Date of Award

8-1-2017

Degree Name

Master of Science

Department

Mechanical Engineering

First Advisor

Chowdhury, Farhan

Abstract

It is now well accepted that mechanical environment partly defines the cellular behavior. The understanding of cell interactions with mechanical microenvironment is the most crucial step to control cell functions in disease and development. Living cells utilize cell surface receptors to interact with the ligands present in mechanical environments. Over the last few decades, several dominant techniques such as AFM, optical tweezers, magnetic tweezers, biomembranes force probes etc. have been extensively used to characterize the ligand-receptor interactions at the molecular level. These studies provided a plethora of information regarding molecular force loading and unloading features. However, these rupture forces have been shown to be strongly dependent on the rate of force application. Yet, it remains poorly understood what is the rate at which cells apply forces via ligand-receptor interactions that consequently defines rupture force relevant to living cells.
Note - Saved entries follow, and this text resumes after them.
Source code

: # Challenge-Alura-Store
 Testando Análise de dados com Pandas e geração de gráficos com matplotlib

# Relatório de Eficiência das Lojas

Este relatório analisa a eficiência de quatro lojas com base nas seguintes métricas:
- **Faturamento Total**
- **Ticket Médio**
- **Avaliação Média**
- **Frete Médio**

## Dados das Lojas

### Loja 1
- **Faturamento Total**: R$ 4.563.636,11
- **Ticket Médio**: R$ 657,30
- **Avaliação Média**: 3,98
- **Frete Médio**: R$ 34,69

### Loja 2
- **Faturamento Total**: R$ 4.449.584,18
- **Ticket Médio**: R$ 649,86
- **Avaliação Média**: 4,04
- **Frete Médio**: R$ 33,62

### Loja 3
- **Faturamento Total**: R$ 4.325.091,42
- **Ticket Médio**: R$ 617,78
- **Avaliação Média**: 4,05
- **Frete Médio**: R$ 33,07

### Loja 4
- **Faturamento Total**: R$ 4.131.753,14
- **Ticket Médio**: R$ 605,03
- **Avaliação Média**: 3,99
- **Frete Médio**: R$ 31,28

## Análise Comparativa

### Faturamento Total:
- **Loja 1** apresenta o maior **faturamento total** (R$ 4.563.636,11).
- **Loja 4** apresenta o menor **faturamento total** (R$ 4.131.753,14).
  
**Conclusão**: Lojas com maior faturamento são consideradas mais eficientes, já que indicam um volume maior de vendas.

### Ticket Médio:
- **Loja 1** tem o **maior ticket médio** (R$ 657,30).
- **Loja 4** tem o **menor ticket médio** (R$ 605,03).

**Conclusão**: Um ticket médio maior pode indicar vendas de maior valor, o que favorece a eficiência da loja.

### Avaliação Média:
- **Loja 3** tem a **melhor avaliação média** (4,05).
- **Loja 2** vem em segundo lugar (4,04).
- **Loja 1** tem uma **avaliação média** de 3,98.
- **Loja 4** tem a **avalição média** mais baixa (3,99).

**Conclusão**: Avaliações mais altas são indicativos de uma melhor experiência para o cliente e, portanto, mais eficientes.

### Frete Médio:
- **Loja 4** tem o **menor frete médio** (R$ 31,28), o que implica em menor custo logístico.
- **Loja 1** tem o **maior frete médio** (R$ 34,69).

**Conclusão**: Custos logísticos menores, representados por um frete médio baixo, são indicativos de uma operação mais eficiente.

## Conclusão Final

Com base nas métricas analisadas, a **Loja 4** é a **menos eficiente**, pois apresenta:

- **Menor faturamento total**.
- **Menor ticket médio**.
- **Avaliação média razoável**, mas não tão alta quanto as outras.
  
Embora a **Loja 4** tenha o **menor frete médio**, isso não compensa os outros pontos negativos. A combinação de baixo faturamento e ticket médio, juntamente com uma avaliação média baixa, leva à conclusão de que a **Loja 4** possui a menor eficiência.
Our goal is to create a bulk sensor that can detect the rate of cellular force application during early stages of cell adhesion and spreading. We hypothesize that using a quartz crystal microbalance (QCM), an ultra-sensitive piezoelectric device, can provide us with changes to the resonant frequency of the device due to the cellular probing (force application) of the QCM surface, and from the frequency shift we can isolate a mass change on the surface, calculate the coupling coefficient of the cells with their interaction with the substrate. A self-assembled monolayer (SAM) will be functionalized on top of the quartz crystal bonded with gold, the top component of which is the cyclo-RGD that interacts with the αv β3 integrins on cell membrane, henceforth we’ll study the ligand-receptor interaction. The loading rate was quantified through the experiment for variable cell numbers and loading rate and peak force generated on the surface due to ligand-receptor interaction was calculated. The loading rate found was the mean of all cells applying force cumulatively on the surface.